Aim of the exercise
Restate all the entries exactly as they appear, apart from the pictures.

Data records
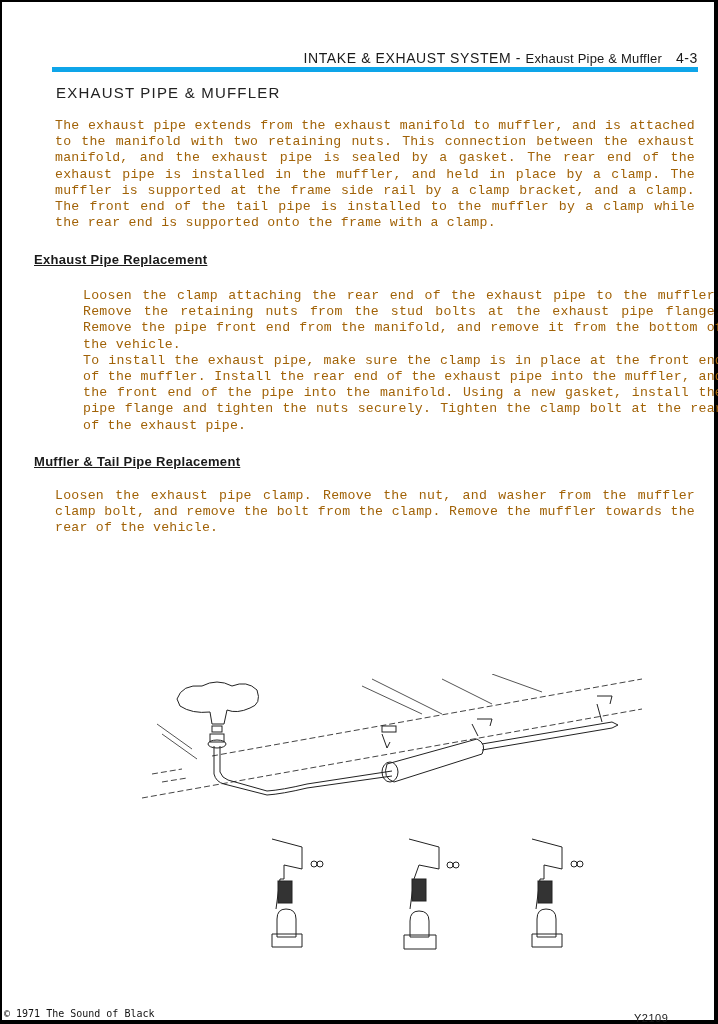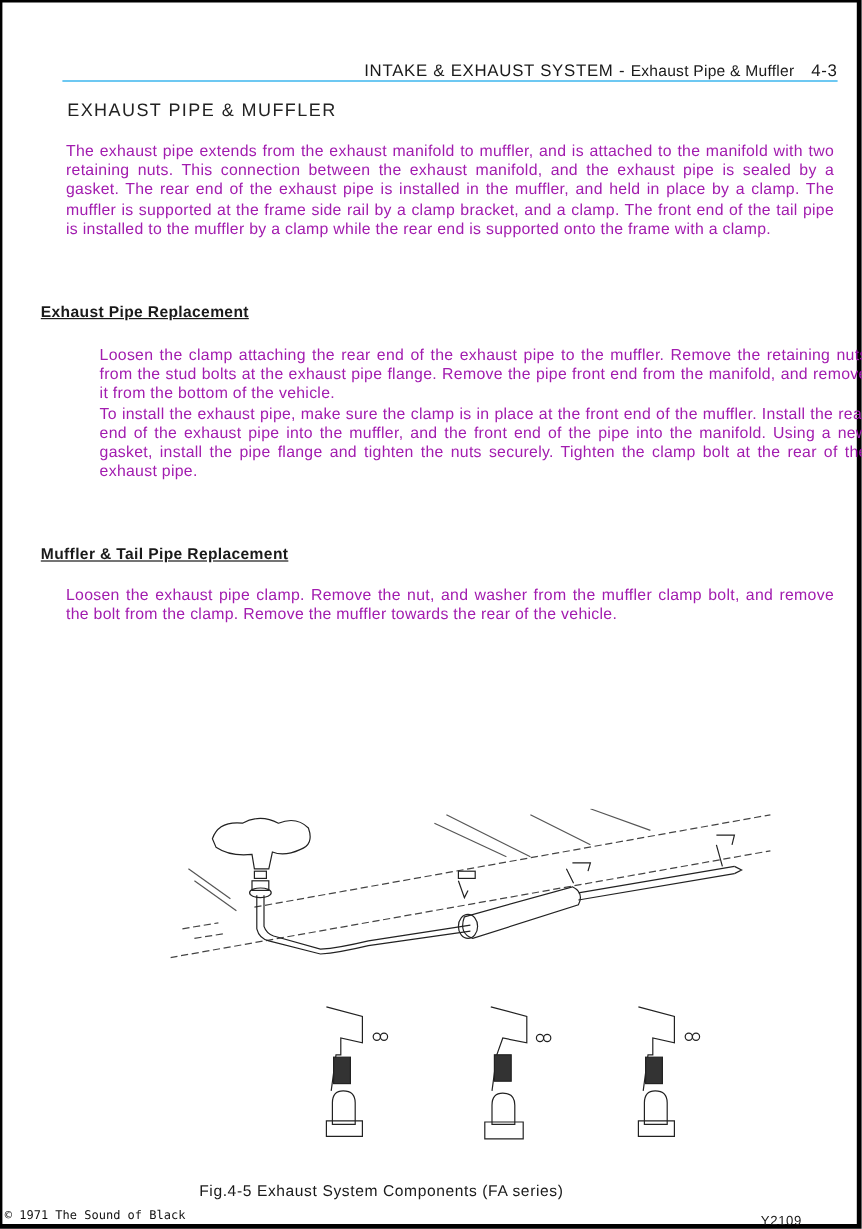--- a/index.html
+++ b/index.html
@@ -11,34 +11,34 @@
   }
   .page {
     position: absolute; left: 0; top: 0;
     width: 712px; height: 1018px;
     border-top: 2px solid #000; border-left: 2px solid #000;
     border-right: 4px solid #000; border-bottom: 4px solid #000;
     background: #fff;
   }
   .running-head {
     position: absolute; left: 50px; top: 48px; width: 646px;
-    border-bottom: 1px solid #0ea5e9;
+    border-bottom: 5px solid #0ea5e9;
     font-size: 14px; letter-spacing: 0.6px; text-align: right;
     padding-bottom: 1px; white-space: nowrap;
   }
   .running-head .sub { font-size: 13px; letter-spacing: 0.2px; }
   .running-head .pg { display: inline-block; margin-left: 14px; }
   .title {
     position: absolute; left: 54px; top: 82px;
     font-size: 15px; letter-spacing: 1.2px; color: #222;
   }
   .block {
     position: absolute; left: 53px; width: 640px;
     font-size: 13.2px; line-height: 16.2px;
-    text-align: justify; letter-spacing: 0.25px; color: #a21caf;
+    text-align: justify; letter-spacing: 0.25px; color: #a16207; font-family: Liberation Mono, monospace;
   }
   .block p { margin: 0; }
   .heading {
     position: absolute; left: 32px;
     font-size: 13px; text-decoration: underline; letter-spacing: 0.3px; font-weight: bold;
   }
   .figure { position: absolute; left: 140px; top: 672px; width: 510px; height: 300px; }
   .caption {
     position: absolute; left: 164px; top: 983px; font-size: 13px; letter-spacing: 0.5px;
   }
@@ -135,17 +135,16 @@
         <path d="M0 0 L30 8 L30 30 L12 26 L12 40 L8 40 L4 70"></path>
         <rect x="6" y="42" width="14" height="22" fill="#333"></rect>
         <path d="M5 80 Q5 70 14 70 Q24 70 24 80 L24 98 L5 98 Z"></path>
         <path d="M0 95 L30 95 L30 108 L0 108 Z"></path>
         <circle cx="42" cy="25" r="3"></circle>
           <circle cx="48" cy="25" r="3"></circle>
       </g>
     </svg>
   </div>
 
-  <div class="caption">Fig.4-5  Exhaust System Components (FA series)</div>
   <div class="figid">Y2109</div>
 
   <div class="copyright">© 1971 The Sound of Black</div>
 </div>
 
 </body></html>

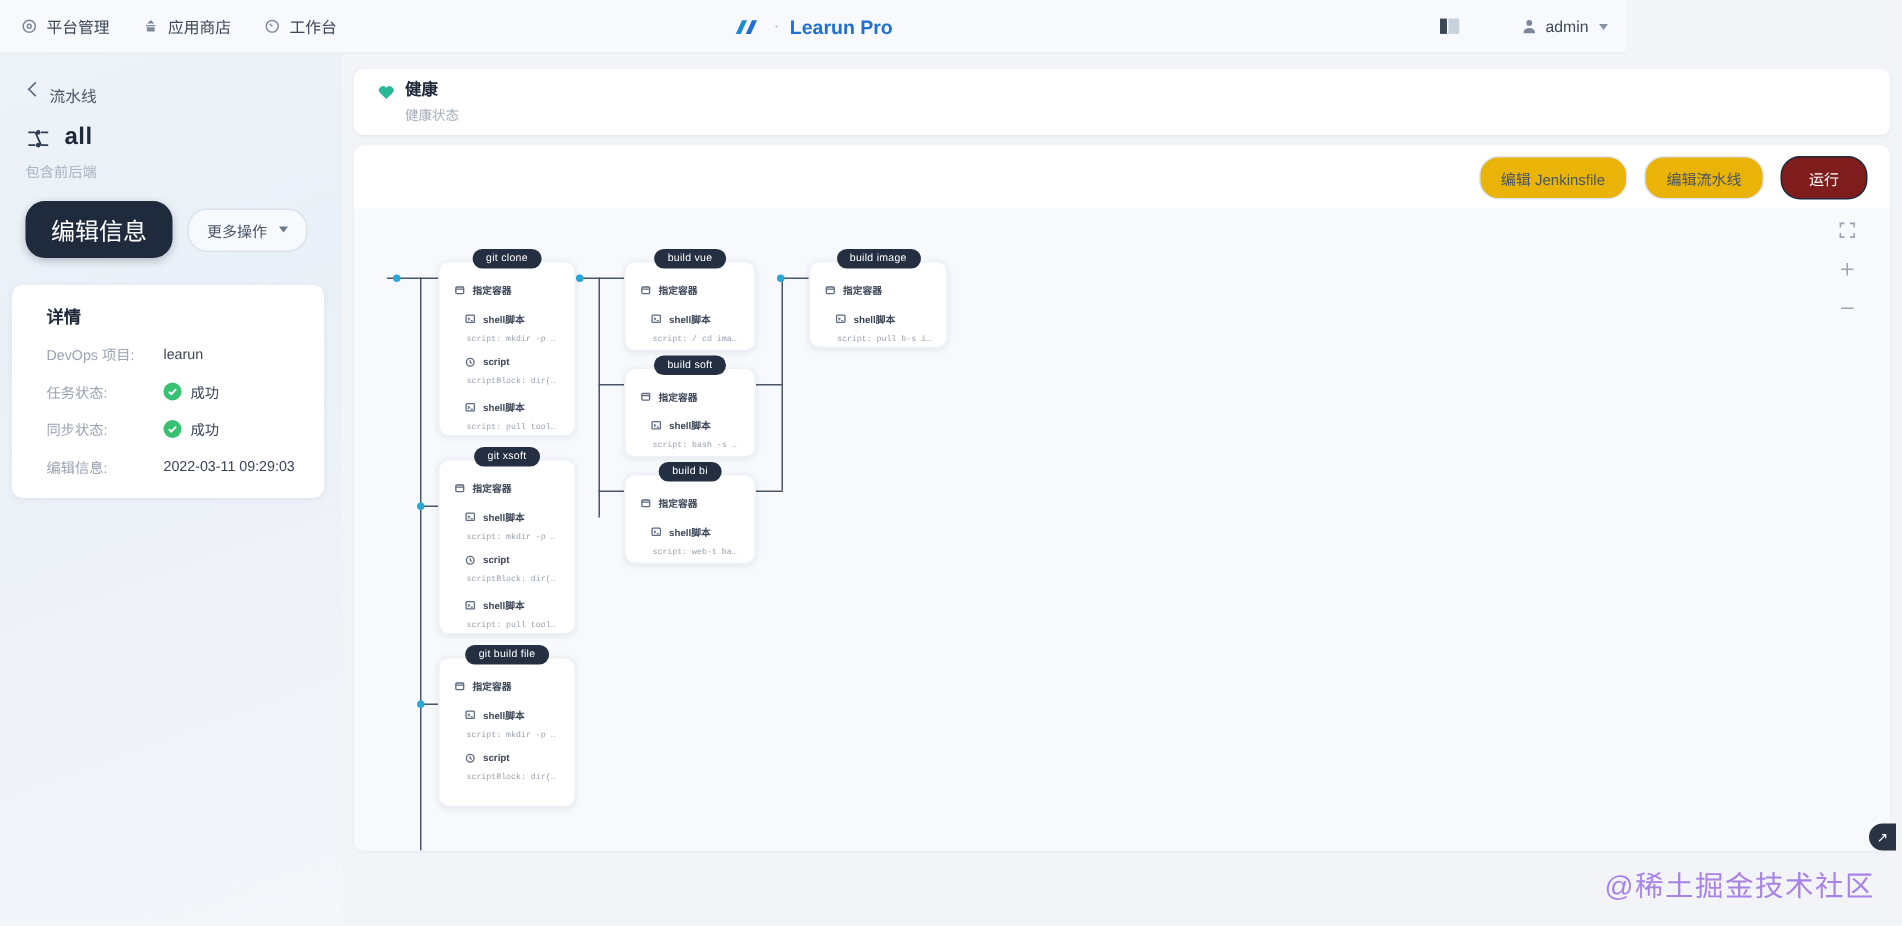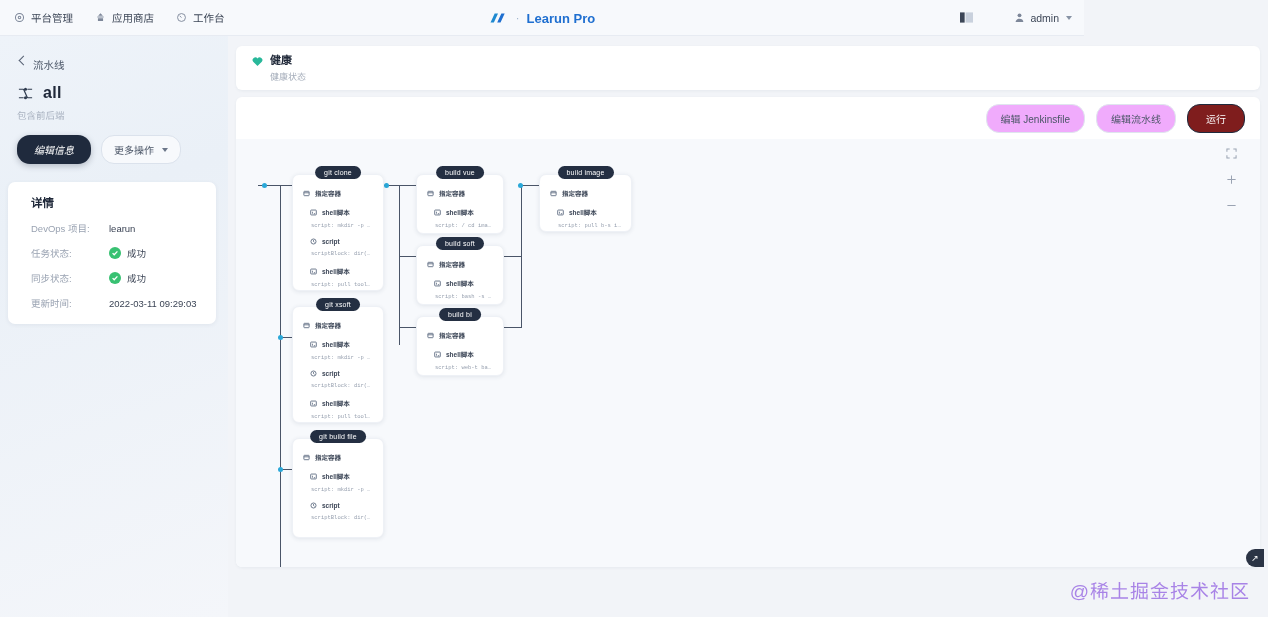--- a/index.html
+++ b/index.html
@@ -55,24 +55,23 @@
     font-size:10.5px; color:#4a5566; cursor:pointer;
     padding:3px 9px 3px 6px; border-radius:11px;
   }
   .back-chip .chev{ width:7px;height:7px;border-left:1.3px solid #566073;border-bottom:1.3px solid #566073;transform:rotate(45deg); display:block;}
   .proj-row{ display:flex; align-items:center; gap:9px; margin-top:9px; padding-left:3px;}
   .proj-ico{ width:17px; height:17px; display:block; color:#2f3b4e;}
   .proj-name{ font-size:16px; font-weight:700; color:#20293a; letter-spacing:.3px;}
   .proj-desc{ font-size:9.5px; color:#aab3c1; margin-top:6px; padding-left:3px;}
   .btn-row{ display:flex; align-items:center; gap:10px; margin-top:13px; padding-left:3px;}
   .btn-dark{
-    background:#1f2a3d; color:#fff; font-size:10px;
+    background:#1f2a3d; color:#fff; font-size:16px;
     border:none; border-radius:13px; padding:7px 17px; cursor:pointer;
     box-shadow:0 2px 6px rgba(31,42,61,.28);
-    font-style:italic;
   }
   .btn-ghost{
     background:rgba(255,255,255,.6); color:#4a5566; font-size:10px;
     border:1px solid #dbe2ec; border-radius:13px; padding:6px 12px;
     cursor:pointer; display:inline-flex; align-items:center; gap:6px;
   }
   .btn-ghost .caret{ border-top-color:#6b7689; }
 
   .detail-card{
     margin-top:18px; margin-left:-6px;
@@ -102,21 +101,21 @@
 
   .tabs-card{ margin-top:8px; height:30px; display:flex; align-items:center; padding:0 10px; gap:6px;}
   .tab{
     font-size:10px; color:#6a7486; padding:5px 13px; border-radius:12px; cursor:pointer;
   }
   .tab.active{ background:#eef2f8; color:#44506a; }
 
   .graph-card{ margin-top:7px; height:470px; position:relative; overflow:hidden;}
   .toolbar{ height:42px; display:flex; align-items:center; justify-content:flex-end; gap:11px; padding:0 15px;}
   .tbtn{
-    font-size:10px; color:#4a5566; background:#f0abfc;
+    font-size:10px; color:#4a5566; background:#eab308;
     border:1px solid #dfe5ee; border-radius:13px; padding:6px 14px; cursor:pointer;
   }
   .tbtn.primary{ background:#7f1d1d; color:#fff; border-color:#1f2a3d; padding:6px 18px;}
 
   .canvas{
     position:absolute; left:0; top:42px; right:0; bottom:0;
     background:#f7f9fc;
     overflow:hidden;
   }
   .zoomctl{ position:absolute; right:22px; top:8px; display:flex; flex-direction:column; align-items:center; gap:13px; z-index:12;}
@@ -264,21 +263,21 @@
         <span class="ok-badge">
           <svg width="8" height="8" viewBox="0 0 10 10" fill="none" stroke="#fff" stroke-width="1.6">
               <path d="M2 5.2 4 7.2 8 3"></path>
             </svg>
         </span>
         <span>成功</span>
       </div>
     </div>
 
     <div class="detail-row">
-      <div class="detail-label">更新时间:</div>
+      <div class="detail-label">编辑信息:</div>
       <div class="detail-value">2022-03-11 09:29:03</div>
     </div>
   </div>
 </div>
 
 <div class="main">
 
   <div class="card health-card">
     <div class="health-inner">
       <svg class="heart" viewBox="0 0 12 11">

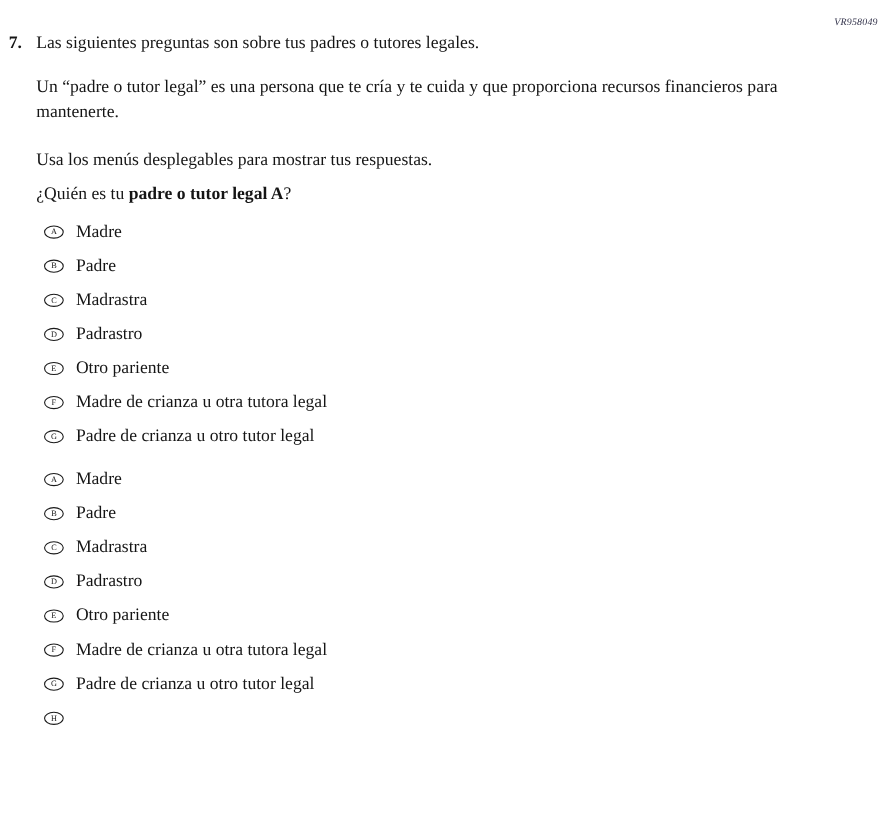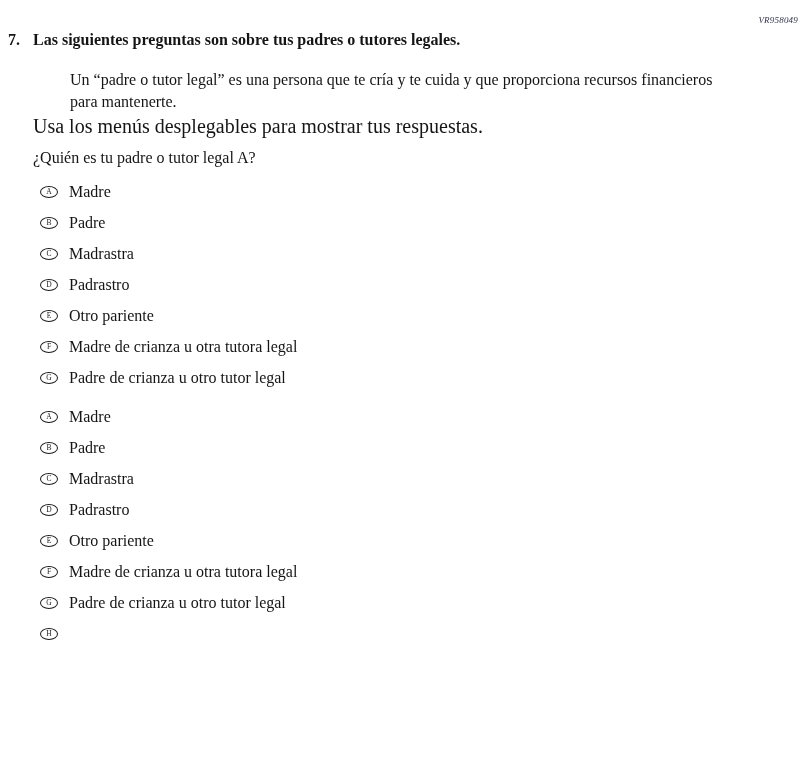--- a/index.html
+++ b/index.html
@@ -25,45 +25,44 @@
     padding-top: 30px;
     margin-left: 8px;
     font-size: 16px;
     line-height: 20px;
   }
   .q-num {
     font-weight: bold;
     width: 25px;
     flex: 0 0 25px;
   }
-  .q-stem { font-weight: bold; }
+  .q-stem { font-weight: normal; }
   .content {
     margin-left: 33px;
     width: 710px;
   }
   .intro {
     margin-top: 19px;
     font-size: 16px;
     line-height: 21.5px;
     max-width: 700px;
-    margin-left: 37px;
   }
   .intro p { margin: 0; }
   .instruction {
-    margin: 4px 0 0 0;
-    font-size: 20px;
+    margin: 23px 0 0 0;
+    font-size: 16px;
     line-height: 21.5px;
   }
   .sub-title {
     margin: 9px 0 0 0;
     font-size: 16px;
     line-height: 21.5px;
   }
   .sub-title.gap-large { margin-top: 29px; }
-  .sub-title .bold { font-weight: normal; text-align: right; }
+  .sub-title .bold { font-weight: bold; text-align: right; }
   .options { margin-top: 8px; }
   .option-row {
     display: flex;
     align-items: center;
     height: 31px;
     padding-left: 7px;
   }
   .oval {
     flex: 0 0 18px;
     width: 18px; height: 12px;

Reply
--- a/index.html
+++ b/index.html
@@ -11,34 +11,34 @@
   }
   .page {
     position: absolute; left: 0; top: 0;
     width: 712px; height: 1018px;
     border-top: 2px solid #000; border-left: 2px solid #000;
     border-right: 4px solid #000; border-bottom: 4px solid #000;
     background: #fff;
   }
   .running-head {
     position: absolute; left: 50px; top: 48px; width: 646px;
-    border-bottom: 1px solid #0ea5e9;
+    border-bottom: 5px solid #0ea5e9;
     font-size: 14px; letter-spacing: 0.6px; text-align: right;
     padding-bottom: 1px; white-space: nowrap;
   }
   .running-head .sub { font-size: 13px; letter-spacing: 0.2px; }
   .running-head .pg { display: inline-block; margin-left: 14px; }
   .title {
     position: absolute; left: 54px; top: 82px;
     font-size: 15px; letter-spacing: 1.2px; color: #222;
   }
   .block {
     position: absolute; left: 53px; width: 640px;
     font-size: 13.2px; line-height: 16.2px;
-    text-align: justify; letter-spacing: 0.25px; color: #a21caf;
+    text-align: justify; letter-spacing: 0.25px; color: #a16207; font-family: Liberation Mono, monospace;
   }
   .block p { margin: 0; }
   .heading {
     position: absolute; left: 32px;
     font-size: 13px; text-decoration: underline; letter-spacing: 0.3px; font-weight: bold;
   }
   .figure { position: absolute; left: 140px; top: 672px; width: 510px; height: 300px; }
   .caption {
     position: absolute; left: 164px; top: 983px; font-size: 13px; letter-spacing: 0.5px;
   }
@@ -135,17 +135,16 @@
         <path d="M0 0 L30 8 L30 30 L12 26 L12 40 L8 40 L4 70"></path>
         <rect x="6" y="42" width="14" height="22" fill="#333"></rect>
         <path d="M5 80 Q5 70 14 70 Q24 70 24 80 L24 98 L5 98 Z"></path>
         <path d="M0 95 L30 95 L30 108 L0 108 Z"></path>
         <circle cx="42" cy="25" r="3"></circle>
           <circle cx="48" cy="25" r="3"></circle>
       </g>
     </svg>
   </div>
 
-  <div class="caption">Fig.4-5  Exhaust System Components (FA series)</div>
   <div class="figid">Y2109</div>
 
   <div class="copyright">© 1971 The Sound of Black</div>
 </div>
 
 </body></html>

--- a/index.html
+++ b/index.html
@@ -55,24 +55,23 @@
     font-size:10.5px; color:#4a5566; cursor:pointer;
     padding:3px 9px 3px 6px; border-radius:11px;
   }
   .back-chip .chev{ width:7px;height:7px;border-left:1.3px solid #566073;border-bottom:1.3px solid #566073;transform:rotate(45deg); display:block;}
   .proj-row{ display:flex; align-items:center; gap:9px; margin-top:9px; padding-left:3px;}
   .proj-ico{ width:17px; height:17px; display:block; color:#2f3b4e;}
   .proj-name{ font-size:16px; font-weight:700; color:#20293a; letter-spacing:.3px;}
   .proj-desc{ font-size:9.5px; color:#aab3c1; margin-top:6px; padding-left:3px;}
   .btn-row{ display:flex; align-items:center; gap:10px; margin-top:13px; padding-left:3px;}
   .btn-dark{
-    background:#1f2a3d; color:#fff; font-size:10px;
+    background:#1f2a3d; color:#fff; font-size:16px;
     border:none; border-radius:13px; padding:7px 17px; cursor:pointer;
     box-shadow:0 2px 6px rgba(31,42,61,.28);
-    font-style:italic;
   }
   .btn-ghost{
     background:rgba(255,255,255,.6); color:#4a5566; font-size:10px;
     border:1px solid #dbe2ec; border-radius:13px; padding:6px 12px;
     cursor:pointer; display:inline-flex; align-items:center; gap:6px;
   }
   .btn-ghost .caret{ border-top-color:#6b7689; }
 
   .detail-card{
     margin-top:18px; margin-left:-6px;
@@ -102,21 +101,21 @@
 
   .tabs-card{ margin-top:8px; height:30px; display:flex; align-items:center; padding:0 10px; gap:6px;}
   .tab{
     font-size:10px; color:#6a7486; padding:5px 13px; border-radius:12px; cursor:pointer;
   }
   .tab.active{ background:#eef2f8; color:#44506a; }
 
   .graph-card{ margin-top:7px; height:470px; position:relative; overflow:hidden;}
   .toolbar{ height:42px; display:flex; align-items:center; justify-content:flex-end; gap:11px; padding:0 15px;}
   .tbtn{
-    font-size:10px; color:#4a5566; background:#f0abfc;
+    font-size:10px; color:#4a5566; background:#eab308;
     border:1px solid #dfe5ee; border-radius:13px; padding:6px 14px; cursor:pointer;
   }
   .tbtn.primary{ background:#7f1d1d; color:#fff; border-color:#1f2a3d; padding:6px 18px;}
 
   .canvas{
     position:absolute; left:0; top:42px; right:0; bottom:0;
     background:#f7f9fc;
     overflow:hidden;
   }
   .zoomctl{ position:absolute; right:22px; top:8px; display:flex; flex-direction:column; align-items:center; gap:13px; z-index:12;}
@@ -264,21 +263,21 @@
         <span class="ok-badge">
           <svg width="8" height="8" viewBox="0 0 10 10" fill="none" stroke="#fff" stroke-width="1.6">
               <path d="M2 5.2 4 7.2 8 3"></path>
             </svg>
         </span>
         <span>成功</span>
       </div>
     </div>
 
     <div class="detail-row">
-      <div class="detail-label">更新时间:</div>
+      <div class="detail-label">编辑信息:</div>
       <div class="detail-value">2022-03-11 09:29:03</div>
     </div>
   </div>
 </div>
 
 <div class="main">
 
   <div class="card health-card">
     <div class="health-inner">
       <svg class="heart" viewBox="0 0 12 11">

--- a/index.html
+++ b/index.html
@@ -25,45 +25,44 @@
     padding-top: 30px;
     margin-left: 8px;
     font-size: 16px;
     line-height: 20px;
   }
   .q-num {
     font-weight: bold;
     width: 25px;
     flex: 0 0 25px;
   }
-  .q-stem { font-weight: bold; }
+  .q-stem { font-weight: normal; }
   .content {
     margin-left: 33px;
     width: 710px;
   }
   .intro {
     margin-top: 19px;
     font-size: 16px;
     line-height: 21.5px;
     max-width: 700px;
-    margin-left: 37px;
   }
   .intro p { margin: 0; }
   .instruction {
-    margin: 4px 0 0 0;
-    font-size: 20px;
+    margin: 23px 0 0 0;
+    font-size: 16px;
     line-height: 21.5px;
   }
   .sub-title {
     margin: 9px 0 0 0;
     font-size: 16px;
     line-height: 21.5px;
   }
   .sub-title.gap-large { margin-top: 29px; }
-  .sub-title .bold { font-weight: normal; text-align: right; }
+  .sub-title .bold { font-weight: bold; text-align: right; }
   .options { margin-top: 8px; }
   .option-row {
     display: flex;
     align-items: center;
     height: 31px;
     padding-left: 7px;
   }
   .oval {
     flex: 0 0 18px;
     width: 18px; height: 12px;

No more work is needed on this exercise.